Software improvements may be the key to the great sound quality of the new Apple HomePod.
The HomePod looks like older smart speakers that were taken off the market. Apple just brought back the new HomePod, and early reviews say it sounds even better than the old ones. Experts say that algorithms that use the power of computers to improve sound quality are thanked for better sound.
An audio architect at Ambiq named Prakash Khanduri told Lifewire in an email interview that computational audio is a big part of giving users the best sound quality. “All mobile and wearable devices use computational audio to improve the sound quality when there is a lot of background noise, for example. The devices improve audio quality by using machine learning and traditional digital signal processing algorithms in dedicated processors
Better Sound Through Tech
Some people who review technology have already heard music from the new HomePod, and most of them liked it. Apple says in a press release that the great sound of the HomePod comes from “advanced computational audio for a groundbreaking listening experience, including support for immersive Spatial Audio tracks.”
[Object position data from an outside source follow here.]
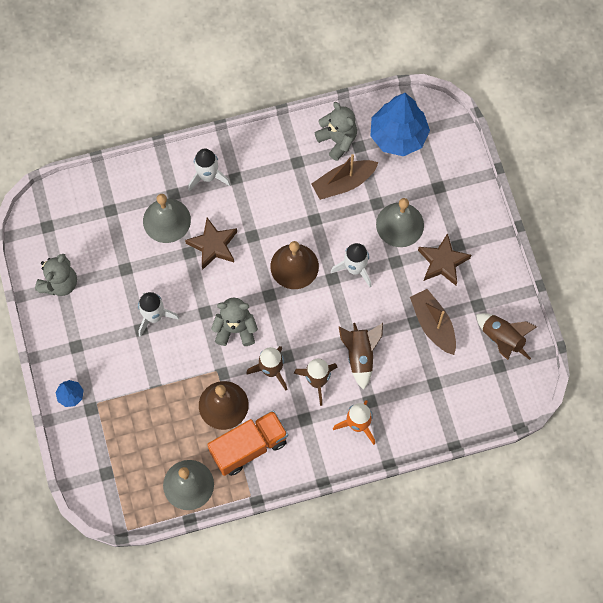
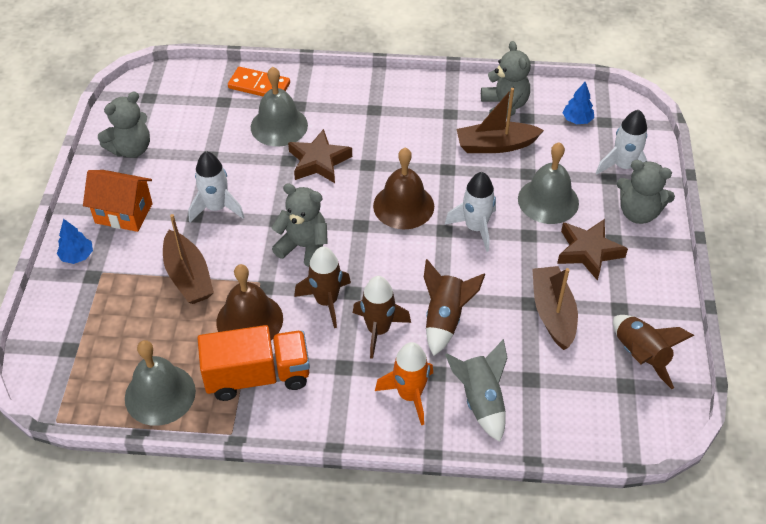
camera: 20 degrees right, 20 degrees down
white rocket [188,149,231,191] -> white rocket moved to [596,110,648,174]
blue tree [371,93,430,156] -> blue tree [562,82,594,124], size x0.44
none -> orange house [83,170,153,232]
none -> brown boat [163,214,214,304]
none -> orange domino [228,67,290,96]
none -> grey rocket [445,339,507,442]
none -> grey teddy bear [617,160,675,224]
The company also brags that the HomePod “has a custom-engineered high-excursion woofer, a powerful motor that drives the diaphragm a remarkable 20mm, a built-in bass-EQ mic, and a beamforming array of five tweeters around the base that work together to create a powerful sound. When the S7 chip is combined with software and system-sensing technology, it offers even more advanced computational audio that makes the most of the full potential of its acoustic system for a groundbreaking listening experience.”
The Power of Computation
Khanduri said that computational audio uses many algorithms, such as those for audio coding, speech recognition, echo cancellation, active noise cancellation, acoustic noise cancellation, dynamic range compression, and automatic gain control. The algorithms learn from the situations and customer needs and then tweak themselves to give the best possible user experience.
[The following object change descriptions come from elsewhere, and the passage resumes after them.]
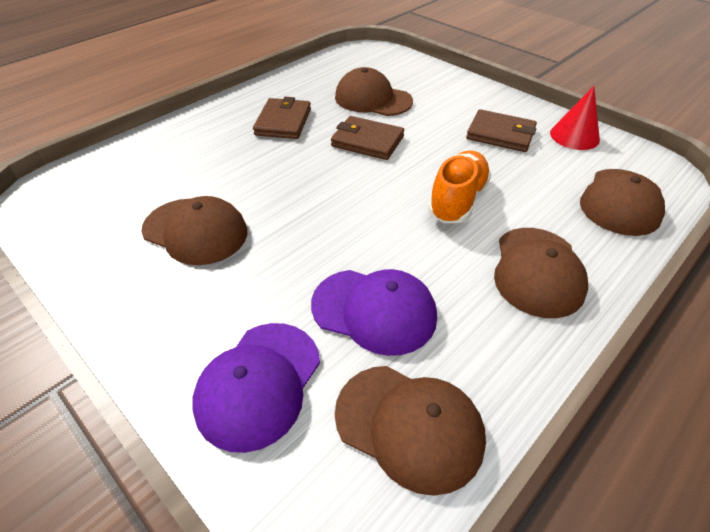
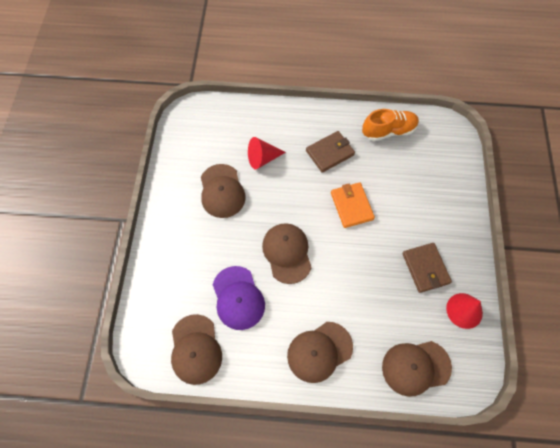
camera: 50 degrees right, 20 degrees up
purple cap [192,323,320,453] -> none
brown wallet [331,116,404,160] -> orange wallet [331,182,375,228]
brown cap [335,67,413,116] -> brown cap moved to [262,223,312,284]
orange shoe [428,151,491,223] -> orange shoe moved to [362,109,419,141]
none -> red cone [248,137,286,169]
“Audio is very personal and depends a lot on the user’s needs and the form factors they have available,” Khanduri said. “The machine learning algorithms are made to figure out the environment, the sounds, and the user’s needs, and then pull the desired features from the mixed signal.”
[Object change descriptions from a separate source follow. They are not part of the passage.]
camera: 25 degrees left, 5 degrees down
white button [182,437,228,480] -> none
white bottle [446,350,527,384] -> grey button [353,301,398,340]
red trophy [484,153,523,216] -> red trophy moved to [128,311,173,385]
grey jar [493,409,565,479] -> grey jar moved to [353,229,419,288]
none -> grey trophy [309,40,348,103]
In an email interview, Daniel Davis, president of the audio company BEACN, said that computational audio is now everywhere. “Whether you’re listening to your favourite song or talking to a friend on your cell phone, at some point along the way the sound is turned into a digital signal, processed and improved, and then turned back into an analogue audio signal that we can hear,” he said.
James Abbott, the Music Industry & Technologies Chair at Syracuse University, told Lifewire in an email that people carry around portable devices that can compute as well as professional systems from as recently as a decade ago. He said that smart audio devices at home could listen and change the sound processing so that the audio content fits the room’s acoustics. This would improve the sound quality of tiny speaker drivers.
“Our phones can process music made in immersive audio formats and play it through our earbuds while keeping the 360-degree sound localization of the immersive format,” he said. “Voice assistants can understand what you’re saying even if your favourite music is playing loudly in the background. The algorithms are smart enough to pick out your voice from almost any level of background noise.”